El escritor Julian Barnes vendrá a Cartagena a participar en dos conversaciones del Hay Festival. Hablará sobre Gustave Flaubert y sobre su última novela, El sentido de un final. Ambas charlas son prometedoras para el que tenga interés en leer y escribir: Barnes es agudo y lo que dice, y cómo lo dice, revela una profunda comprensión del arte de la escritura. Estos diálogos le vendrían bien a la parroquia del mundo del arte donde abundan los escribidores pero son pocos los escritores.
La escritura sobre arte es un género secuestrado en dos estrados judiciales. Uno, el de la Corte Suprema de la Academia, donde historiadores, sociólogos y teóricos confeccionan volúmenes cifrados que serán leídos únicamente por otros académicos, una cofradía cancilleresca que evade las suertes riesgosas de la subjetividad y la interpretación en aras de objetividad, verificación y autoperpetuación (“publique o perezca” es un lema tácito en las universidades). El otro tribunal es el del publireportaje, ahí, curadores y uno que otro escribidor producen por encargo ripios elogiosos y parrafadas predecibles destinadas a comunicados de prensa, catálogos y libros. En ambas instancias lo ganado en disciplina y prestigio es perdido para el arte de narrar e interpretar. En vez de tomar lo mejor de los dos estrados —el análisis complejo de lo académico y la claridad del “qué, cuando y cómo” del periodismo— se toma lo peor de cada uno: la frigidez ilustrada y el infomercial.

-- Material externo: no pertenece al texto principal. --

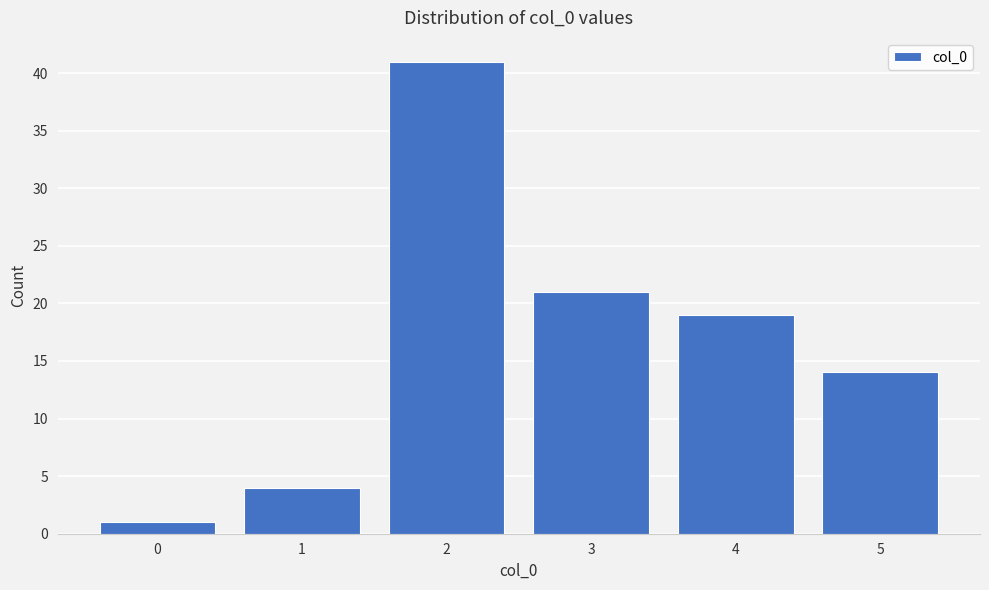

Reading right to left, list all the values displayed in this chart.

14	19	21	41	4	1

“Devolvamos a nuestros ojos la ignorancia”, es una de las tantas frases que resuenan en la cabeza luego de sumergirse en la lectura del capítulo quinto del libro Una historia del mundo en diez capítulos y medio de Julian Barnes. Esta pieza de escritura habla de arte a partir de una obra: Escena de naufragio. La pintura de Gericault que partió del incidente real del encallamiento de La Medusa, un velero de una expedición francesa al Senegal, en 1816, y el destino posterior de 50 tripulantes en una balsa, abandonados a mar abierto por 13 días hasta que 15 de ellos fueron rescatados.
Barnes divide su texto en dos partes. La primera es una crónica detallada de los hechos: la balsa, las castas, la precariedad, las pugnas, la sinrazón, el canibalismo, los avistamientos y el rescate. Una narración vívida donde el escritor contrasta el toma y dame entre la Naturaleza y la voluntad humana. Al final de este recuento, Barnes parece naufragar entre la razón y la imaginación y filtra un par de datos ambiguos, un recurso que pondrá al lector en guardia y en la disposición para pasar a la segunda parte y recibir de entrada una pregunta irónica a rajatabla: “¿Cómo se puede transformar la catástrofe en arte?”.
Barnes, con el mismo desorden sublime del pasado y un claro entendimiento del siempre en el ahora, logra darle una vuelta de tuerca a la cuestión: “No es que simplemente imaginemos los padecimientos en aquella embarcación fatal; no es que simplemente nos convirtamos en los sufridores. Ellos se convierten en nosotros […] ¿Cuán raramente encuentran nuestras emociones el objeto que parecen merecer? […] Todos estamos perdidos en el mar, zarandeamos entre la esperanza y la desesperación, llamando a algo que tal vez nunca venga a rescatarnos. La catástrofe se ha convertido en arte; pero este no es un proceso reductor. Libera, engrandece, explica. La catástrofe se ha convertido en arte; eso es, después de todo, para lo que sirve”.
¿En qué momento la escritura desde el arte dejó su ascendente literario y pasó a ser academicismo o publicidad? Autores como Barnes muestran un espacio olvidado que merece ser recobrado, su crítica está a la altura de las obras, a la altura de las catástrofes.